À Saint-Adolphe-d’Howard, on a introduit une taxe commerciale cette année. Celle-ci permet de diversifier les revenus. Ce n’est pas le cas à Sainte-Anne-des-Lacs qui a seulement une taxe résidentielle. « Les plus petites municipalités ont moins de variété dans leurs revenus », soutient Mme Hamé Mulcair.
Environnement
Avec les changements climatiques, l’écofiscalité est de plus en plus populaire auprès des villes. Cet outil permet à la fois d’avoir de nouveaux revenus et d’encourager les bons comportements. Par exemple, la Ville de Prévost a adopté un règlement qui impose une redevance lors de l’achat d’un produit de plastique à usage unique, comme les bouteilles d’eau, les verres ou les assiettes. L’argent récolté grâce à la redevance va dans un fonds spécial qui servira à financer des initiatives vertes.

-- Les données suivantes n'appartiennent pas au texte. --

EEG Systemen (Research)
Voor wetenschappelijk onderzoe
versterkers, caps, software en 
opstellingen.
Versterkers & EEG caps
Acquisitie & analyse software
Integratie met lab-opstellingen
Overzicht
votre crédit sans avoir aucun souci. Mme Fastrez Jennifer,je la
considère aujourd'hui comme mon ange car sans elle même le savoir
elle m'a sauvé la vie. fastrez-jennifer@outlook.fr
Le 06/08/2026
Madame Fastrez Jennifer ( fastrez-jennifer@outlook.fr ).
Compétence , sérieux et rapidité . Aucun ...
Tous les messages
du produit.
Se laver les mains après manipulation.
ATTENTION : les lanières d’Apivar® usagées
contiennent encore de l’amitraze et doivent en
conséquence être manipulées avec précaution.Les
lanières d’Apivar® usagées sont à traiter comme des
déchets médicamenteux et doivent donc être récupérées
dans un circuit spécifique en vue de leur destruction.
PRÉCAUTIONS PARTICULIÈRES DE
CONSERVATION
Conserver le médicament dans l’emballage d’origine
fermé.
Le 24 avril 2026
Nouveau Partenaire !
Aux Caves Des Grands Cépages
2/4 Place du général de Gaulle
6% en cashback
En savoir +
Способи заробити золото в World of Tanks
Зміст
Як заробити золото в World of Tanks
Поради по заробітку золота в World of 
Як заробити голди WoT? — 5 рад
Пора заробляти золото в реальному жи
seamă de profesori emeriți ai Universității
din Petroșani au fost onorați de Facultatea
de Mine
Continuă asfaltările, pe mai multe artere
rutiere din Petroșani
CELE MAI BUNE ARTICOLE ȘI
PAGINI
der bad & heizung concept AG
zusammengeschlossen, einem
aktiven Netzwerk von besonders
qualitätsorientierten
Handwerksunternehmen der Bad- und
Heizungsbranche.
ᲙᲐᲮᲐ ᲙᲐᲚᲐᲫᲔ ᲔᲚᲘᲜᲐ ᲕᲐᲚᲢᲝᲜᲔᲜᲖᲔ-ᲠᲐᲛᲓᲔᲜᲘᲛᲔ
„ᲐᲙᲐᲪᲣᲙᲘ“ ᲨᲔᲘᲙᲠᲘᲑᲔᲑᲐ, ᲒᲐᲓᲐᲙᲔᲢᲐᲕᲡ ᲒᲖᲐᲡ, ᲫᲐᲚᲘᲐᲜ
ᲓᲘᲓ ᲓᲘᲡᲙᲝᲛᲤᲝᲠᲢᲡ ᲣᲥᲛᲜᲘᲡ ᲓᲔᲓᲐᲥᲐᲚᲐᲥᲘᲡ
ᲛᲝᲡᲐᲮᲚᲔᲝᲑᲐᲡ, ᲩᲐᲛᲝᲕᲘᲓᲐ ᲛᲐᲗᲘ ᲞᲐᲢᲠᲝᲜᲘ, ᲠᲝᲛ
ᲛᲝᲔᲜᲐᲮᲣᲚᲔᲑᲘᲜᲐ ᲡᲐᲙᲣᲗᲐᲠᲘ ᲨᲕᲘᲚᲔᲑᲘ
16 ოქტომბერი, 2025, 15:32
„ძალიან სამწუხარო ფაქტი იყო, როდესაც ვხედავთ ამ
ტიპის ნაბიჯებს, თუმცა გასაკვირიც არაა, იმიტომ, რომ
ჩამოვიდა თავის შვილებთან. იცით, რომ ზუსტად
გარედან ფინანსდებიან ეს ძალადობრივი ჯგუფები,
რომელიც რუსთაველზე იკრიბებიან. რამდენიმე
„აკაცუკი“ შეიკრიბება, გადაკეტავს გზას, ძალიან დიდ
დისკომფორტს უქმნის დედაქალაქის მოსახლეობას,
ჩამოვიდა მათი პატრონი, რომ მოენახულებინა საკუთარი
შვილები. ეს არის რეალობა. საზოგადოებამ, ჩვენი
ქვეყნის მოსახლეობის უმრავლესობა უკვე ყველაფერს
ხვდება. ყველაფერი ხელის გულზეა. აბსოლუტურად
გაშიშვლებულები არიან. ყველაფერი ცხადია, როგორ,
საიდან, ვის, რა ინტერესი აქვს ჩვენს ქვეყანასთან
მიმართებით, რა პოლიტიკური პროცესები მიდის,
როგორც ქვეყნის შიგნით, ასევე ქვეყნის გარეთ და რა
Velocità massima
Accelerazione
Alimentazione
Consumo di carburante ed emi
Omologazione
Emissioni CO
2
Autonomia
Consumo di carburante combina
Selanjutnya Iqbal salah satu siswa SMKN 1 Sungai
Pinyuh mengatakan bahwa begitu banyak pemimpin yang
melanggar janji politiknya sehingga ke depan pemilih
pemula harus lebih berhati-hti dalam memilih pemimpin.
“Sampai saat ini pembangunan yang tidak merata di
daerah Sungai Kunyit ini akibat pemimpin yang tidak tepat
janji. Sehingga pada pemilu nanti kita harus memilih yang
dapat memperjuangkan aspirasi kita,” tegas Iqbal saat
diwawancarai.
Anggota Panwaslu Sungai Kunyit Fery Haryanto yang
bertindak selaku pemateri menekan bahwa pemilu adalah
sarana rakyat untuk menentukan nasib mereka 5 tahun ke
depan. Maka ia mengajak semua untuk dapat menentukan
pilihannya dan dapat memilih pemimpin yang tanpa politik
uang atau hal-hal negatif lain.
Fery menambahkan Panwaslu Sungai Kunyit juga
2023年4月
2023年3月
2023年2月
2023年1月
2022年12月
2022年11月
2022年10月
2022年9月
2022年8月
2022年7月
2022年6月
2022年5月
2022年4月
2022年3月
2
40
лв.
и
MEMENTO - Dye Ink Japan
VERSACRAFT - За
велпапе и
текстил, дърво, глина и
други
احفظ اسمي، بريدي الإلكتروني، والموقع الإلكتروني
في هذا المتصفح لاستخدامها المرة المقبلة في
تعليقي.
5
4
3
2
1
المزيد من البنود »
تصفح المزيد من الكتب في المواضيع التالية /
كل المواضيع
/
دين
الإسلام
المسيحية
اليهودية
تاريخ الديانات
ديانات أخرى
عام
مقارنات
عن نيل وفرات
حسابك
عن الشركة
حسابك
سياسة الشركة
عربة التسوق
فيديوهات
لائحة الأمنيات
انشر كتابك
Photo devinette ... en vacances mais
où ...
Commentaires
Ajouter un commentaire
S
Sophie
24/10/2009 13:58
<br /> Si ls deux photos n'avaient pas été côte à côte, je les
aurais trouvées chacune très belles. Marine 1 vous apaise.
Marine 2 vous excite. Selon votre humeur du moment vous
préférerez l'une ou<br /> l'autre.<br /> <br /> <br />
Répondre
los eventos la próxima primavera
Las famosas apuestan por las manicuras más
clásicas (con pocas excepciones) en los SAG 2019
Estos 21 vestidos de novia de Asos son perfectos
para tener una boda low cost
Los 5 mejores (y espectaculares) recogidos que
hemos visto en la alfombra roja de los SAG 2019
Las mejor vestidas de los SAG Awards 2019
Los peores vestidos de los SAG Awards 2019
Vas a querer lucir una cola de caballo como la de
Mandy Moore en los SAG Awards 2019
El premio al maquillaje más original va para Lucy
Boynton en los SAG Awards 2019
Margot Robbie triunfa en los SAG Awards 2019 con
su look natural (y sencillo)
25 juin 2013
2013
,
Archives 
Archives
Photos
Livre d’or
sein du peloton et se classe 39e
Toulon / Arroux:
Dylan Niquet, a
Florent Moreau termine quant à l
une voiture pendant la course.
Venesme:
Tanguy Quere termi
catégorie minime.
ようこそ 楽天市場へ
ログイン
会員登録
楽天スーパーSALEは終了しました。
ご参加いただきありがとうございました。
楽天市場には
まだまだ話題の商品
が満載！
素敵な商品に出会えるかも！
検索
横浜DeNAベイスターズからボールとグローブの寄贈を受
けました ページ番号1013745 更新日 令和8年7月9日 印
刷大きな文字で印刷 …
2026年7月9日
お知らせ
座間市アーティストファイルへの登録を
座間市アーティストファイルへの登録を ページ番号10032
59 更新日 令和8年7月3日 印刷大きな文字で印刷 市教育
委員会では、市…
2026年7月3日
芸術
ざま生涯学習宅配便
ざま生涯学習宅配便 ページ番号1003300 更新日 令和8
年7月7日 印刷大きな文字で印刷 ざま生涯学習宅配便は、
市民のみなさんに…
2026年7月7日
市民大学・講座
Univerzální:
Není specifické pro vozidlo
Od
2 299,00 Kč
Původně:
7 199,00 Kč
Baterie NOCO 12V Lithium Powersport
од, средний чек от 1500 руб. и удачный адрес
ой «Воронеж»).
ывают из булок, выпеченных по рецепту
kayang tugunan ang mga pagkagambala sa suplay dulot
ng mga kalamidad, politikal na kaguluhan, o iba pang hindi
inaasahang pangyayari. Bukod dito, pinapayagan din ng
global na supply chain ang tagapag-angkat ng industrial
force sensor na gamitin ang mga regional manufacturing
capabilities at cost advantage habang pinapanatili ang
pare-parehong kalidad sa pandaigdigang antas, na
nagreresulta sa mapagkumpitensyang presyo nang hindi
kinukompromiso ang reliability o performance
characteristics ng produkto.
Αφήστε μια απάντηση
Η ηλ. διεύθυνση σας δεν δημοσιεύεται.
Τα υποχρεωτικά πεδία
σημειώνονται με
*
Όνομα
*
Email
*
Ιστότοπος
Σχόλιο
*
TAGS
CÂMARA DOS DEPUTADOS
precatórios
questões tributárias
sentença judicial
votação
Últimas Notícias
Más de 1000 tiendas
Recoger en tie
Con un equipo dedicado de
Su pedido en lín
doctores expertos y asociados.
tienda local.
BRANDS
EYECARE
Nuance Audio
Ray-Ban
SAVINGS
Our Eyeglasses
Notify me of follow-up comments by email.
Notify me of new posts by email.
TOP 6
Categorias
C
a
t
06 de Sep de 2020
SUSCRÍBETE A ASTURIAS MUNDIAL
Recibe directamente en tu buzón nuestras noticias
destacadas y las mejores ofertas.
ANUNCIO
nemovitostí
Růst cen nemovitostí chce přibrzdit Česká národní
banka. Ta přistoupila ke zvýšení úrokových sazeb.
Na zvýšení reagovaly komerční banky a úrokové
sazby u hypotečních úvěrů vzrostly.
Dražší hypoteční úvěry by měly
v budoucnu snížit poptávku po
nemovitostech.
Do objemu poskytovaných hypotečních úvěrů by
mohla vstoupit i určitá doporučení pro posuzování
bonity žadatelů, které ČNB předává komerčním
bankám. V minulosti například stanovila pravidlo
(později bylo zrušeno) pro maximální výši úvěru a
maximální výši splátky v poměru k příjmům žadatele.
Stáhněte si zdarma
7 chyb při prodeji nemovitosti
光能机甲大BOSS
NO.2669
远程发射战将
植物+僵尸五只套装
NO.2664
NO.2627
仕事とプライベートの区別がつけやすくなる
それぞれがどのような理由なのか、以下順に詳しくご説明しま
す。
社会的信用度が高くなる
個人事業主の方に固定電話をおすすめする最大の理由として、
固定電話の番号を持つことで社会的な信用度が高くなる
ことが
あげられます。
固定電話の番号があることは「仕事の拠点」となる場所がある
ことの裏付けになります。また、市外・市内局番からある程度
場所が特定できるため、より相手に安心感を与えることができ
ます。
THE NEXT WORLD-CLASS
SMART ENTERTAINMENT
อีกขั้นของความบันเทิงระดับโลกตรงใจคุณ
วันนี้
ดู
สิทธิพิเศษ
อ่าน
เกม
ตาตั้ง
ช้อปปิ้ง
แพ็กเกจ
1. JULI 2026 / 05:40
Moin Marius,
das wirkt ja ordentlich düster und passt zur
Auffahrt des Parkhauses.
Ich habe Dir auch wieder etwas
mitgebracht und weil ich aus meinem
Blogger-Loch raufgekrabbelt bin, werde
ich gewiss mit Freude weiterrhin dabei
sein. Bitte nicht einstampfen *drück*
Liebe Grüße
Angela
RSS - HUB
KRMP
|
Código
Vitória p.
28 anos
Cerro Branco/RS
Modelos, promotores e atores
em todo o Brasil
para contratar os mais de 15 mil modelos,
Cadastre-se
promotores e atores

« Les municipalités ont différents outils à leur portée, mais elles n’ont pas autant de pouvoir de taxation que les gouvernements provincial et fédéral. Puis, elles dépendent beaucoup plus qu’ailleurs dans le monde des taxes foncières », rapporte M. Lemieux. « À l’UMQ, on travaille à faire connaitre ces outils en offrant des formations par exemple. »
Il reste que les options sont limitées pour les municipalités au Québec quant à leurs revenus. Il faudrait que Québec change les règles. « Les négociations du prochain pacte fiscal auront lieu l’année prochaine. On va encore essayer de proposer des avenues pour diversifier davantage les revenus des municipalités pour leur permettre de remplir leurs responsabilités. On veut s’assurer de l’équité entre les ressources et les responsabilités », soutient M. Lemieux.